(Required task): Carry on the forum post about high idle CPU usage after the Coldbox upgrade, starting after its last sentence.

(Text block):
* * * * *
Coldbox: Very high CPU (It's RollingFileAppender vs FileAppender)

I’m going to start here with this post to see if I can get anywhere. We are in the process of upgrading our app from a much older Coldbox to 7.3.0+16. We’re doing this mostly one… file… at… a… time. Move, refactor as needed, spin it up, test the screens (rebuild the CSS, ugh).

One of the things we noticed, and solving it was pushed to me, was very high CPU usage, even when the site is completely idle. Now, for me, it’s running about 55-65% on my older i7. Coworker has a bigger, badder (and newer) i9, and he runs about 20-25% at idle.

So, various points:

  • This is happening on two vastly different machines, two different ends of the country.
  • Old Coldbox, unsure of version, Coldbox.cfc file in root has date of 10/10/2007 does NOT have this problem, only the new Coldbox.
  • No, there are no scheduled tasks running.
  • The CPU doesn’t crank up and stay up until our first Coldbox request. Restarting CF, even going into the CF admin doesn’t cause the CPU crank.
* * * * *
(Dataset records):
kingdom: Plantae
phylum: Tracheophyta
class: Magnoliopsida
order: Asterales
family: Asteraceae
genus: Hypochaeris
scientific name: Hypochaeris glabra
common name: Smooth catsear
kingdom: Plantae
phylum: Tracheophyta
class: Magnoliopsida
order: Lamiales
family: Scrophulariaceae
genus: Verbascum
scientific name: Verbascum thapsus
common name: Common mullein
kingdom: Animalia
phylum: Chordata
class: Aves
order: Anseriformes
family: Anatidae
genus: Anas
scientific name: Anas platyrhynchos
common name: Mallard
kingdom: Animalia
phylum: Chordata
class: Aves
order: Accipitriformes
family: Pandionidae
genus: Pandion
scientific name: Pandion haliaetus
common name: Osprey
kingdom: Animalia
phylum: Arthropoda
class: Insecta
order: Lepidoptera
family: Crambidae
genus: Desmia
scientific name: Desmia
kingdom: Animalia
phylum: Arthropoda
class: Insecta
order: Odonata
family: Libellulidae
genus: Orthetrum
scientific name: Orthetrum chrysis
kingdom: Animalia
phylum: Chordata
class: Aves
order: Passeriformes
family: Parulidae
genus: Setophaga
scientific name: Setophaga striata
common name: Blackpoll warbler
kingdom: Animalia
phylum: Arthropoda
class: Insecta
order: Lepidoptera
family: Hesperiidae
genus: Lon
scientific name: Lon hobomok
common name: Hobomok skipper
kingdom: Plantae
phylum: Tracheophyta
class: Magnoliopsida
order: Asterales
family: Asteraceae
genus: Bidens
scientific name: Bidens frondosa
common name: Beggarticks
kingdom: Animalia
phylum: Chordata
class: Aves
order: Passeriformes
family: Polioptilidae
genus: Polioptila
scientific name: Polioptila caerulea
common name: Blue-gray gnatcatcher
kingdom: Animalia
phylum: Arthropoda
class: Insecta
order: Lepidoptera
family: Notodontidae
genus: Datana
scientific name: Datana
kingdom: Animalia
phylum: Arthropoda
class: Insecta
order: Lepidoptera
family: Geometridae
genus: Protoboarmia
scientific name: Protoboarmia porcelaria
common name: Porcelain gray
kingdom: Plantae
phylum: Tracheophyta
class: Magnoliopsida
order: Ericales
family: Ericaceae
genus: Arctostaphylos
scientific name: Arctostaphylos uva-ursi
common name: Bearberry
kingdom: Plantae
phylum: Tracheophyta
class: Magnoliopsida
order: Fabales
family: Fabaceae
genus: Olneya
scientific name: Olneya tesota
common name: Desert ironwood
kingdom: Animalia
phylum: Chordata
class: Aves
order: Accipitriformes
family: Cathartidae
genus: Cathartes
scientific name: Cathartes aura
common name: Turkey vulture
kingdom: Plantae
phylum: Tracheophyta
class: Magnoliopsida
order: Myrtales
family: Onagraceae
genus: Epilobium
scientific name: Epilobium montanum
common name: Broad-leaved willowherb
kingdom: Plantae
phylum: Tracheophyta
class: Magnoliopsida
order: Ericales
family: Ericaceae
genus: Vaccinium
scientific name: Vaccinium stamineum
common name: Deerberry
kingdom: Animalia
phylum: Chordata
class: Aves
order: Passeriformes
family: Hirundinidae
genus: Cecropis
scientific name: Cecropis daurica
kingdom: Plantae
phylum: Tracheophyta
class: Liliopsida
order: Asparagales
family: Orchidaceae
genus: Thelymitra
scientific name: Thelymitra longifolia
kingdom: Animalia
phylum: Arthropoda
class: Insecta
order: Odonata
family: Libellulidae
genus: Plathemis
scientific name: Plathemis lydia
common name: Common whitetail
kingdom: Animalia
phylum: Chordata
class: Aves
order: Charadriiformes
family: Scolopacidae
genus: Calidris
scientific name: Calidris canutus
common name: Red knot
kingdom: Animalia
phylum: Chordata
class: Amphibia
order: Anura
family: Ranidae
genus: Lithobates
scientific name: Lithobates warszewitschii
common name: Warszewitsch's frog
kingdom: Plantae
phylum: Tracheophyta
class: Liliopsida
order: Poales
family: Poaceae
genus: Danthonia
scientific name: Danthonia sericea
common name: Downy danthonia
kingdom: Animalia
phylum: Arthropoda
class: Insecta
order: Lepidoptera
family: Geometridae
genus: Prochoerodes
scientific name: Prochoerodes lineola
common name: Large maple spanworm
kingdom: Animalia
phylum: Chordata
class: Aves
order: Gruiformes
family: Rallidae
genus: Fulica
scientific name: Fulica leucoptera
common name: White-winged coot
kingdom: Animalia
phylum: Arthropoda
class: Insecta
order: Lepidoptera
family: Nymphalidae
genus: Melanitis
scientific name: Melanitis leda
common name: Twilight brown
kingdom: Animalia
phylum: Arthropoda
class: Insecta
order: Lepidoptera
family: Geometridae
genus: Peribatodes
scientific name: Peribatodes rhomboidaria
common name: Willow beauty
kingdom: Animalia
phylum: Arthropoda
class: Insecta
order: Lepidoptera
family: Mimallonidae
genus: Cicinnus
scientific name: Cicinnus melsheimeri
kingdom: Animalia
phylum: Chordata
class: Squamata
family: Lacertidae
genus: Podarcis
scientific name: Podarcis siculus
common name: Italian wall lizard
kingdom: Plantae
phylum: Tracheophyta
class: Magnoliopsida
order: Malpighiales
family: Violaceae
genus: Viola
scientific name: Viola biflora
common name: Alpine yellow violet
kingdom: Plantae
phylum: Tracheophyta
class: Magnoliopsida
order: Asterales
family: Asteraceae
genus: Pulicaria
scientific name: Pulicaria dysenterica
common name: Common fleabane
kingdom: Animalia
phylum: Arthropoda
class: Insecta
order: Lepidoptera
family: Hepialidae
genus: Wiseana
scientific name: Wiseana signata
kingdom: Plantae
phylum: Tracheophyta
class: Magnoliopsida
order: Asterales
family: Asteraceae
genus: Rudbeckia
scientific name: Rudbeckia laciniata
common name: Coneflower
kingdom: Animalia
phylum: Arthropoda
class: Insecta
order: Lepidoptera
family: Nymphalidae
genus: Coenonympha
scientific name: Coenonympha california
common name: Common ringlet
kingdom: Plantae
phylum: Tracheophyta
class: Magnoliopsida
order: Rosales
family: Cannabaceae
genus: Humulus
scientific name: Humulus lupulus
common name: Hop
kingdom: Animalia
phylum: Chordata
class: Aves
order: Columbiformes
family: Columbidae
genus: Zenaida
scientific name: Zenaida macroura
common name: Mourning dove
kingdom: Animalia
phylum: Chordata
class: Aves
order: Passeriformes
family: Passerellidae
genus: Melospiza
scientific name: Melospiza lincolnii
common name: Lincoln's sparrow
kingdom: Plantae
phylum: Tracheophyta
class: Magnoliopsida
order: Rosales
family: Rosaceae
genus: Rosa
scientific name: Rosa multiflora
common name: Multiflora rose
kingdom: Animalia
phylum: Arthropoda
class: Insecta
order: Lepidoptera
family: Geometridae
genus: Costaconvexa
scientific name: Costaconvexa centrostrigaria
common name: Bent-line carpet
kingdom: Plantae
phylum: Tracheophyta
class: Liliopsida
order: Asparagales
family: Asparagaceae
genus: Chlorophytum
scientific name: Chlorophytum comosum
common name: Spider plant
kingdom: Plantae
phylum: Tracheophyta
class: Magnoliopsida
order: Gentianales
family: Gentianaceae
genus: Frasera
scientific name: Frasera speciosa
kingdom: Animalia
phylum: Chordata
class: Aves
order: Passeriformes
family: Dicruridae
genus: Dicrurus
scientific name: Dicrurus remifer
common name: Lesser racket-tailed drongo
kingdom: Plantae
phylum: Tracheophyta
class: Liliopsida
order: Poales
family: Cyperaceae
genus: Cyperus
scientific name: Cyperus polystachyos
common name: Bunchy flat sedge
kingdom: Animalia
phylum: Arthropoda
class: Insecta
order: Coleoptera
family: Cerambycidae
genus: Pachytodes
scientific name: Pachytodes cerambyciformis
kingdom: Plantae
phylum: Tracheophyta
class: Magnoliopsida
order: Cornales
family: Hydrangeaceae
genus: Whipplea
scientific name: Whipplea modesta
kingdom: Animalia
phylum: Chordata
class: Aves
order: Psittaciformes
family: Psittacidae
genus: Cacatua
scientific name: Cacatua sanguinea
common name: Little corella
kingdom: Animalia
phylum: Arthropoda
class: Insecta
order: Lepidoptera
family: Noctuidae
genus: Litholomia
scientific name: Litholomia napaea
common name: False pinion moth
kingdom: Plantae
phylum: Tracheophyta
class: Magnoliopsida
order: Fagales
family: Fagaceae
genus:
* * * * *
(Task answer):
  • Coded added to the /config/Scheduler.cfc in both beforeAnyTask and afterAnyTask functions doesn’t show any output to the console as directed so pretty sure nothing is firing there.
  • Only modules are cfmessagebox, cbsecurity and cbstorages, all unmodified from original Commandbox installation.
  • Not running on Commandbox, but rather using Windows service styles. (CF 2023.0.11.330713). I’ve tried running with the service itself and my normal ConEmu batch file setup.
  • We do have many Wirebox objects, over 600. Many are services, most are “bean” models. Certainly not all of them are instantiated, just a few basic ones just after a CF restart and login.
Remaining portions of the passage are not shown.